More on eduPersonPrincipleName
Update 2007-07-20: we do not plan to go down this route, and will be using <crsid>@cam.ac.uk as duPersonPrincipleName.
An attribute commonly used with Shibboleth is eduPersonPrincipleName (see the eduPerson specification). It represents a persistent, globally unique user identifier for an individual. My reading of the various standards and specifications had lead me to conclude that for us it would have to be of the form firstname.lastname@example.org which is inconveniently similar to a valid email address (see Shibboleth Attribute Usage and Derivation for more details) and includes things like the user's initials, some indication of how long they have been associated with the University, etc. Recent correspondence has identified one early-adopter (Cardiff) already using something other than their normal user-id as the local part of ePPN, and one who intends to. This leads me to re-consider the issue.
Ideally, the local part of an ePPN would
- be unique within the current and future University population and never reassigned
- be clearly not a CRSid or other University identifier
- be reasonably easy to transfer e.g. by telephone, though not necessarily memorable
- leak no other information about the person to whom it is assigned
I don't believe any existing user data meets these requirements, almost by definition. This, regretably, suggests we have to assign a new identifier.

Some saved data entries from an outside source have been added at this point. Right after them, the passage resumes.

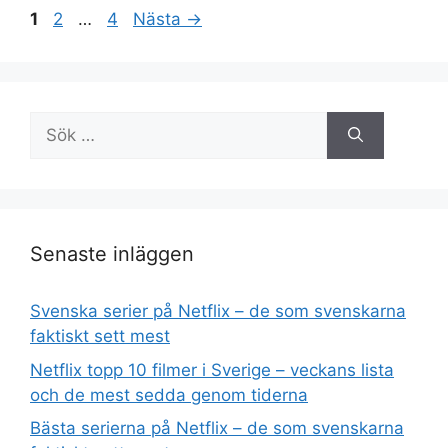
Sida
Sida
Sida
1
2
…
4
Nästa
→
Sök
efter:
Senaste inläggen
Svenska serier på Netflix – de som svenskarna
faktiskt sett mest
Netflix topp 10 filmer i Sverige – veckans lista
och de mest sedda genom tiderna
Bästa serierna på Netflix – de som svenskarna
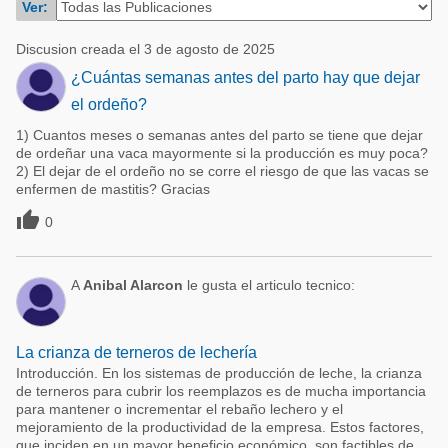
Ver:
Acuacultura
Comunidades en portugués
Micotoxinas
Discusion creada el 3 de agosto de 2025
Micotoxinas
¿Cuántas semanas antes del parto hay que dejar
Avicultura
Avicultura
el ordeño?
Porcicultura
1) Cuantos meses o semanas antes del parto se tiene que dejar
Porcicultura
Lechería
de ordeñar una vaca mayormente si la producción es muy poca?
2) El dejar de el ordeño no se corre el riesgo de que las vacas se
Ganadería
Balanceados - Piensos
enfermen de mastitis? Gracias
Lechería

0
A
Anibal Alarcon
le gusta el articulo tecnico:
La crianza de terneros de lechería
Introducción. En los sistemas de producción de leche, la crianza
de terneros para cubrir los reemplazos es de mucha importancia
para mantener o incrementar el rebaño lechero y el
mejoramiento de la productividad de la empresa. Estos factores,
que inciden en un mayor beneficio económico, son factibles de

I suggest we use a randomly assigned, entirely numeric identifier for this purpose and make the resulting value or eduPersonPrincipleName available in the 'Identity' section of lookup. The identifier could be assigned either by Jackdaw or lookup. The assigning system would need to at least record all such identifiers ever allocated to ensure uniqueness.
CRSid space appears to include about 4,500,000,000 differs. Jackdaw's UID counter currently stands at approximately 160,000, growing at approximately 10,000/year - at this rate a 6 digit number would last us until 2090 and a 7 digit one to almost the end of the century. To ease random generation, it would be helpful if the number of available identifiers was significantly, say order 10, bigger than the maximum number of identifiers that will ever be needed.
I suggest we use a 9-digit number starting at 100,000,000, formatted as three blocks of three (both for ease of reading and to distinguish it from, e.g. University Staff or Student number). So for example
Note that I believe that such an identifier will have exactly the same properties under the Data Protection Act as one composed from CRSid.